Weathering the Storm

Hurricane Wilma nearly derailed the USTOA’s annual convention

By: Norman Sklarewitz

As major tour operators, members of the USTOA are well aware that unforeseen events a labor strike, disease outbreak, political unrest sometimes require quick changes in their international programs. What could hardly be anticipated, though, was a major natural disaster that forced the change in venue for the organization’s own biggest annual event the 2005 Convention & Marketplace.

It was scheduled to be held Dec. 3-6 at Sol Melia’s luxurious Gran Melia Cancun hotel in Cancun, Mexico. As things turned out, the event did indeed take place on those dates only not in Mexico. Not long before the convention was to come off, the Category 4 Hurricane Wilma struck the Yucatan Peninsula on Mexico’s east coast causing tremendous damage and multiple fatalities in and around Cancun.

The storm hit on Friday, Oct. 21, and, at that moment, USTOA president Robert E. Whitley was across the world from Cancun, dressed in a kilt in Scotland, attending a fund-raising event on behalf of Tourism Cares for Tomorrow. Back in his hotel room around midnight, he turned on CNN and saw the glass pyramid towers of the Sol Melia hotel being battered by the furious wind and pounding rain. Just as disturbing to Whitley were other videos of a resort community down the coast from Cancun where he owned a home and where, at that moment, his wife and sister-in-law were staying. Minutes later, Whitley was on the phone to Continental Airlines and by the next evening he was back in New York City.

Calls to the Sol Melia organization confirmed that their hotel was so badly damaged that there was no chance that even two months of repairs could restore the hotel enough for the convention to be held there. In his 27 years with USTOA Whitley had never needed to postpone a convention or change the venue. He did now.

Where to Go?

While most conferences like this one are planned and booked many months, even years, in advance, Whitley had just days to find a new host destination and 650 rooms. He prepared bid requests and e-mailed them out around the country. Three cities Orlando, Las Vegas and Palm Springs responded with nine hotels offering space. He settled on Orlando. Getting the desired dates, however, was another issue.

Whitley was determined to keep the previously established time, if at all possible, to minimize the inconvenience to USTOA members and the worldwide community of suppliers and ground operators. He was well aware that many executives had blocked out those specific days to be away and might be hard pressed to make changes.

After negotiating back and forth over a period of another day or two, he had confirmed space 400 rooms in the Ritz-Carlton Grande Lakes and another 250 at the adjoining JW Marriott Grande Lakes. At the same time, the Sol Melia organization was busy returning all room deposits and other payments made in advance for convention spaces and services.
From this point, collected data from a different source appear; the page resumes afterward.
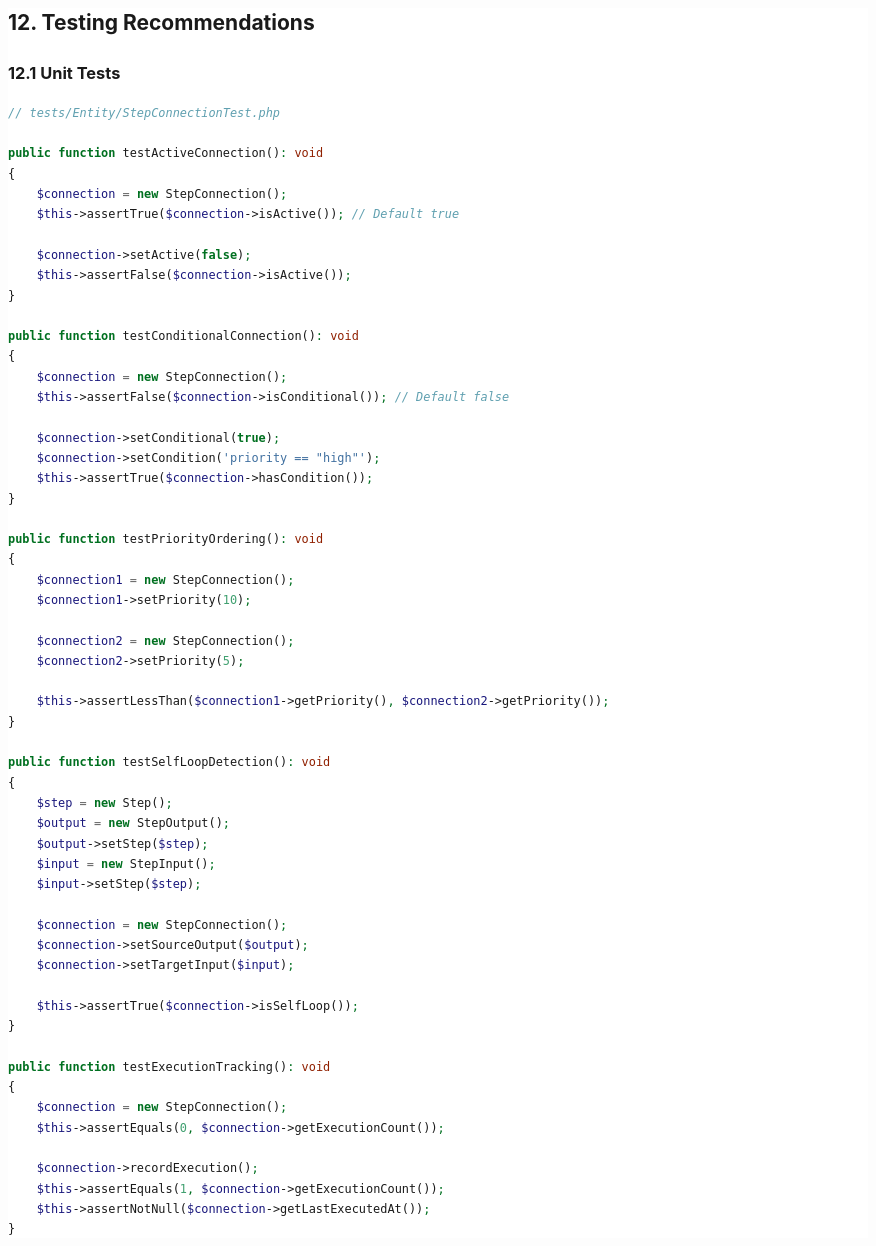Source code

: 
## 12. Testing Recommendations

### 12.1 Unit Tests

```php
// tests/Entity/StepConnectionTest.php

public function testActiveConnection(): void
{
    $connection = new StepConnection();
    $this->assertTrue($connection->isActive()); // Default true

    $connection->setActive(false);
    $this->assertFalse($connection->isActive());
}

public function testConditionalConnection(): void
{
    $connection = new StepConnection();
    $this->assertFalse($connection->isConditional()); // Default false

    $connection->setConditional(true);
    $connection->setCondition('priority == "high"');
    $this->assertTrue($connection->hasCondition());
}

public function testPriorityOrdering(): void
{
    $connection1 = new StepConnection();
    $connection1->setPriority(10);

    $connection2 = new StepConnection();
    $connection2->setPriority(5);

    $this->assertLessThan($connection1->getPriority(), $connection2->getPriority());
}

public function testSelfLoopDetection(): void
{
    $step = new Step();
    $output = new StepOutput();
    $output->setStep($step);
    $input = new StepInput();
    $input->setStep($step);

    $connection = new StepConnection();
    $connection->setSourceOutput($output);
    $connection->setTargetInput($input);

    $this->assertTrue($connection->isSelfLoop());
}

public function testExecutionTracking(): void
{
    $connection = new StepConnection();
    $this->assertEquals(0, $connection->getExecutionCount());

    $connection->recordExecution();
    $this->assertEquals(1, $connection->getExecutionCount());
    $this->assertNotNull($connection->getLastExecutedAt());
}
```
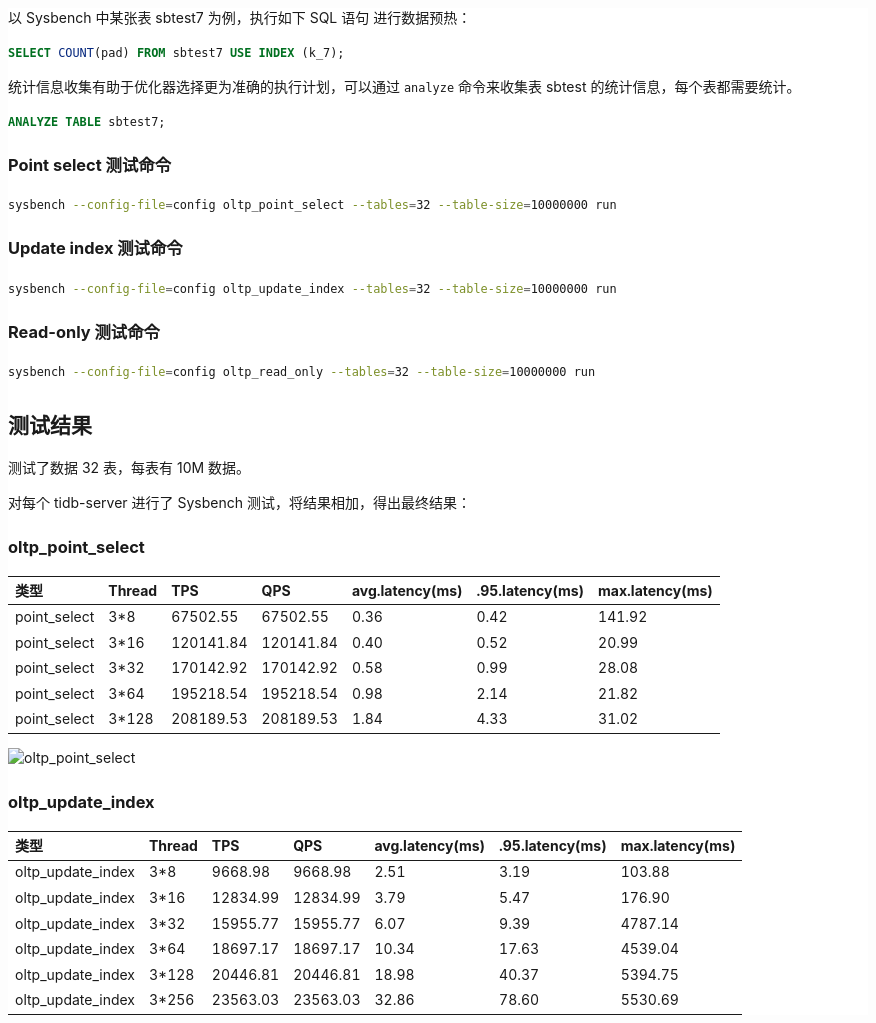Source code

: 以 Sysbench 中某张表 sbtest7 为例，执行如下 SQL 语句 进行数据预热：

```sql
SELECT COUNT(pad) FROM sbtest7 USE INDEX (k_7);
```

统计信息收集有助于优化器选择更为准确的执行计划，可以通过 `analyze` 命令来收集表 sbtest 的统计信息，每个表都需要统计。

```sql
ANALYZE TABLE sbtest7;
```

### Point select 测试命令

```bash
sysbench --config-file=config oltp_point_select --tables=32 --table-size=10000000 run
```

### Update index 测试命令

```bash
sysbench --config-file=config oltp_update_index --tables=32 --table-size=10000000 run
```

### Read-only 测试命令

```bash
sysbench --config-file=config oltp_read_only --tables=32 --table-size=10000000 run
```

## 测试结果

测试了数据 32 表，每表有 10M 数据。

对每个 tidb-server 进行了 Sysbench 测试，将结果相加，得出最终结果：

### oltp_point_select

| 类型           | Thread   | TPS       | QPS       | avg.latency(ms) | .95.latency(ms) | max.latency(ms) |
|:------------ |:-------- |:--------- |:--------- |:--------------- |:--------------- |:--------------- |
| point_select | 3\*8   | 67502.55  | 67502.55  | 0.36            | 0.42            | 141.92          |
| point_select | 3\*16  | 120141.84 | 120141.84 | 0.40            | 0.52            | 20.99           |
| point_select | 3\*32  | 170142.92 | 170142.92 | 0.58            | 0.99            | 28.08           |
| point_select | 3\*64  | 195218.54 | 195218.54 | 0.98            | 2.14            | 21.82           |
| point_select | 3\*128 | 208189.53 | 208189.53 | 1.84            | 4.33            | 31.02           |


![oltp_point_select](/media/oltp_point_select.png)

### oltp_update_index

| 类型                  | Thread   | TPS      | QPS      | avg.latency(ms) | .95.latency(ms) | max.latency(ms) |
|:------------------- |:-------- |:-------- |:-------- |:--------------- |:--------------- |:--------------- |
| oltp_update_index | 3\*8   | 9668.98  | 9668.98  | 2.51            | 3.19            | 103.88          |
| oltp_update_index | 3\*16  | 12834.99 | 12834.99 | 3.79            | 5.47            | 176.90          |
| oltp_update_index | 3\*32  | 15955.77 | 15955.77 | 6.07            | 9.39            | 4787.14         |
| oltp_update_index | 3\*64  | 18697.17 | 18697.17 | 10.34           | 17.63           | 4539.04         |
| oltp_update_index | 3\*128 | 20446.81 | 20446.81 | 18.98           | 40.37           | 5394.75         |
| oltp_update_index | 3\*256 | 23563.03 | 23563.03 | 32.86           | 78.60           | 5530.69         |
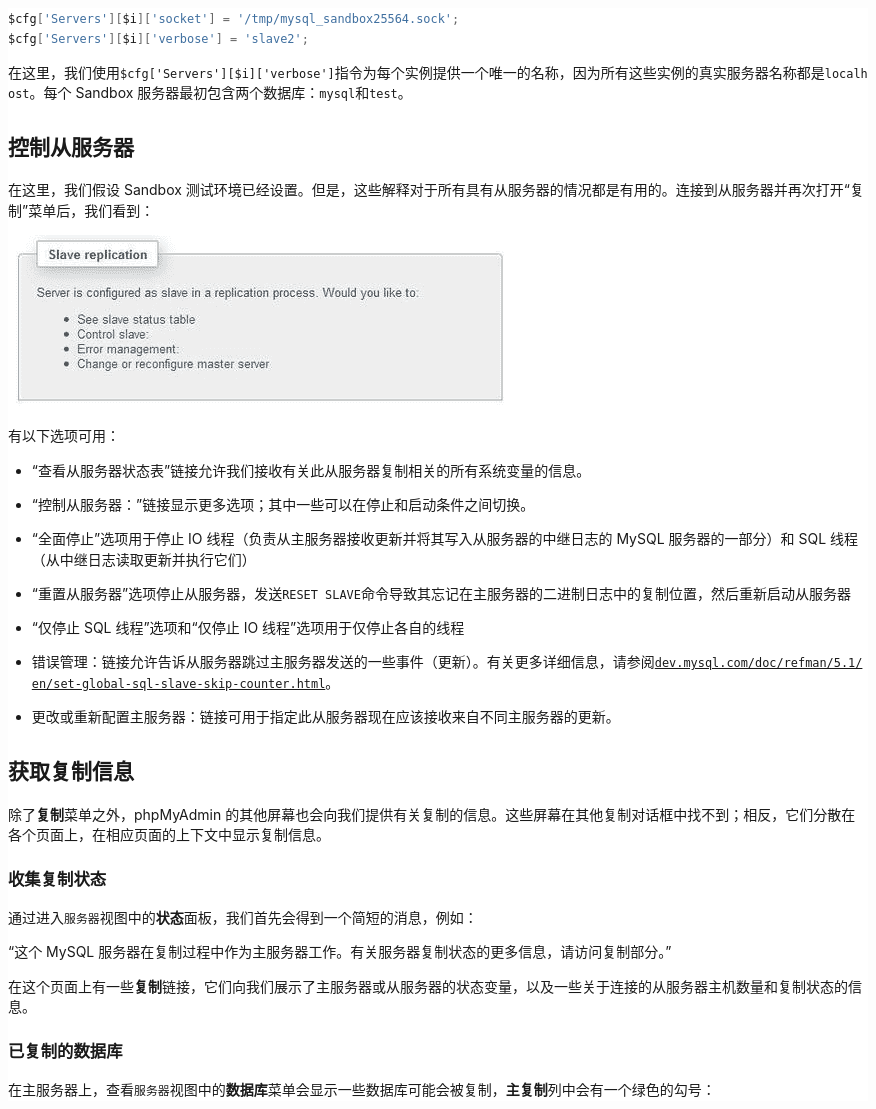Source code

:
 ```go
$cfg['Servers'][$i]['socket'] = '/tmp/mysql_sandbox25564.sock';
$cfg['Servers'][$i]['verbose'] = 'slave2';

```

在这里，我们使用`$cfg['Servers'][$i]['verbose']`指令为每个实例提供一个唯一的名称，因为所有这些实例的真实服务器名称都是`localhost`。每个 Sandbox 服务器最初包含两个数据库：`mysql`和`test`。

## 控制从服务器

在这里，我们假设 Sandbox 测试环境已经设置。但是，这些解释对于所有具有从服务器的情况都是有用的。连接到从服务器并再次打开“复制”菜单后，我们看到：

![控制从服务器](img/7782_13_18.jpg)

有以下选项可用：

+   “查看从服务器状态表”链接允许我们接收有关此从服务器复制相关的所有系统变量的信息。

+   “控制从服务器：”链接显示更多选项；其中一些可以在停止和启动条件之间切换。

+   “全面停止”选项用于停止 IO 线程（负责从主服务器接收更新并将其写入从服务器的中继日志的 MySQL 服务器的一部分）和 SQL 线程（从中继日志读取更新并执行它们）

+   “重置从服务器”选项停止从服务器，发送`RESET SLAVE`命令导致其忘记在主服务器的二进制日志中的复制位置，然后重新启动从服务器

+   “仅停止 SQL 线程”选项和“仅停止 IO 线程”选项用于仅停止各自的线程

+   错误管理：链接允许告诉从服务器跳过主服务器发送的一些事件（更新）。有关更多详细信息，请参阅[`dev.mysql.com/doc/refman/5.1/en/set-global-sql-slave-skip-counter.html`](http://dev.mysql.com/doc/refman/5.1/en/set-global-sql-slave-skip-counter.html)。

+   更改或重新配置主服务器：链接可用于指定此从服务器现在应该接收来自不同主服务器的更新。

## 获取复制信息

除了**复制**菜单之外，phpMyAdmin 的其他屏幕也会向我们提供有关复制的信息。这些屏幕在其他复制对话框中找不到；相反，它们分散在各个页面上，在相应页面的上下文中显示复制信息。

### 收集复制状态

通过进入`服务器`视图中的**状态**面板，我们首先会得到一个简短的消息，例如：

“这个 MySQL 服务器在复制过程中作为主服务器工作。有关服务器复制状态的更多信息，请访问复制部分。”

在这个页面上有一些**复制**链接，它们向我们展示了主服务器或从服务器的状态变量，以及一些关于连接的从服务器主机数量和复制状态的信息。

### 已复制的数据库

在主服务器上，查看`服务器`视图中的**数据库**菜单会显示一些数据库可能会被复制，**主复制**列中会有一个绿色的勾号：
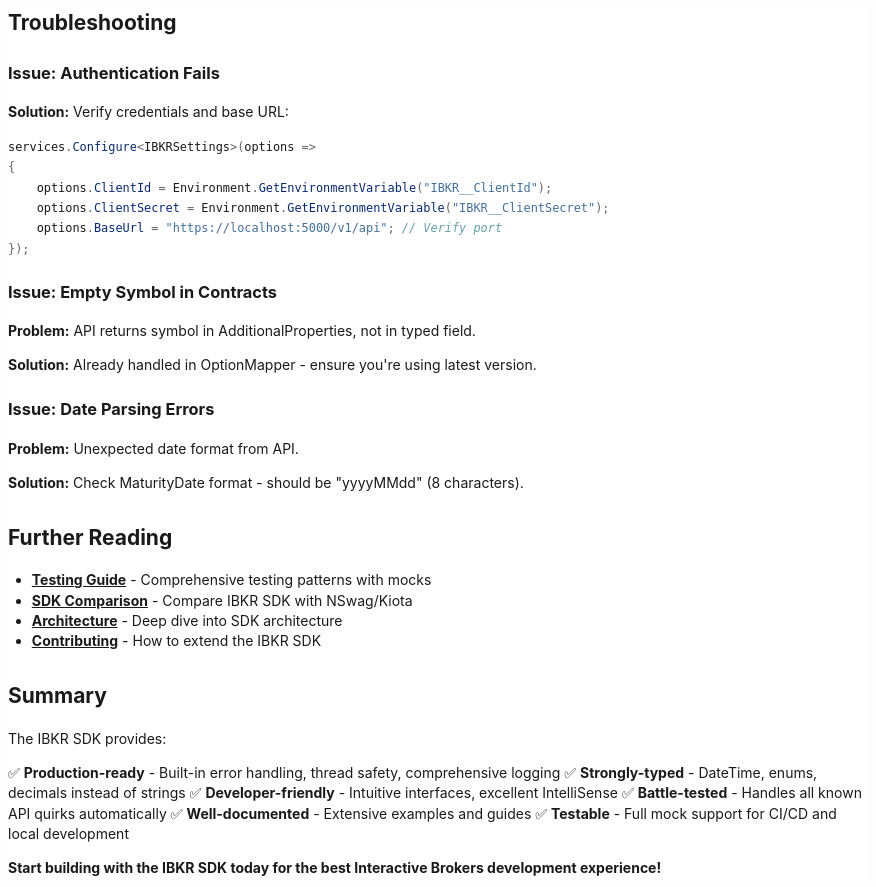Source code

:## Troubleshooting

### Issue: Authentication Fails

**Solution:** Verify credentials and base URL:

```csharp
services.Configure<IBKRSettings>(options =>
{
    options.ClientId = Environment.GetEnvironmentVariable("IBKR__ClientId");
    options.ClientSecret = Environment.GetEnvironmentVariable("IBKR__ClientSecret");
    options.BaseUrl = "https://localhost:5000/v1/api"; // Verify port
});
```

### Issue: Empty Symbol in Contracts

**Problem:** API returns symbol in AdditionalProperties, not in typed field.

**Solution:** Already handled in OptionMapper - ensure you're using latest version.

### Issue: Date Parsing Errors

**Problem:** Unexpected date format from API.

**Solution:** Check MaturityDate format - should be "yyyyMMdd" (8 characters).

## Further Reading

- **[Testing Guide](TESTING.md)** - Comprehensive testing patterns with mocks
- **[SDK Comparison](SDK-COMPARISON.md)** - Compare IBKR SDK with NSwag/Kiota
- **[Architecture](ARCHITECTURE.md)** - Deep dive into SDK architecture
- **[Contributing](CONTRIBUTING.md)** - How to extend the IBKR SDK

## Summary

The IBKR SDK provides:

✅ **Production-ready** - Built-in error handling, thread safety, comprehensive logging
✅ **Strongly-typed** - DateTime, enums, decimals instead of strings
✅ **Developer-friendly** - Intuitive interfaces, excellent IntelliSense
✅ **Battle-tested** - Handles all known API quirks automatically
✅ **Well-documented** - Extensive examples and guides
✅ **Testable** - Full mock support for CI/CD and local development

**Start building with the IBKR SDK today for the best Interactive Brokers development experience!**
On Oct. 28, just one week after Cancun had to be cancelled, all 13 members of the USTOA Board of Directors were advised via a conference call of the recommended venue changes. Approval was unanimous. On Dec. 3, the 2005 USTOA Conference & Marketplace opened in Orlando as smoothly as if it had been scheduled there all the time.

Power of Networking

The turnout was impressive, Whitley was pleased to report. All 148 active members were in attendance at the JW Marriott for the business meeting on Dec. 3. For the workshops and the marketplace that followed at the Ritz-Carlton there were 555 Associates. These represented domestic and international airlines; national, state and foreign tourist organizations; ground operators; and media representatives. In all, representatives from 42 countries were on hand.

While business in the tens of millions of dollars was booked, Whitley lists “networking” as a major value of the Conference to Associates.

“Here in one place they got to meet with the top tour operators in the U.S. who book some $8 billion worth of travel a year,” he said.

In his keynote address, USTOA Chairman Brian Stack took note of that fact, too.

“Our annual conference provides an exceptional forum for us to communicate with one another and to exchange ideas,” he said. “In this room, we have the top suppliers and tour operators in the world. We are all a testament to the power, the strength and the resilience of tourism.”

Whitley was impressed in particular by the presentations made by three countries France, Jordan and Mexico that had recently experienced serious problems that impacted their tourism.

“Instead of pulling back, they were there out front, getting their story out,” he said.

Over lunches and in the corridors, Whitley said he got the impression that the members and the associates were clearly optimistic about business for 2006 despite several conditions that could hurt travel and tourism. But the industry has no control over any of them, he noted. Concerns included the state of some troubled airlines, another natural disaster and, while unlikely, a pandemic of bird flu.

With the 2005 conference now in the history books, USTOA members and associates can pencil into their calendars the dates Dec. 9-11 for next year’s conference. The host hotel will be the Westin Kierland in Scottsdale, Ariz. which, happily, is a location far removed from any danger of a hurricane next season.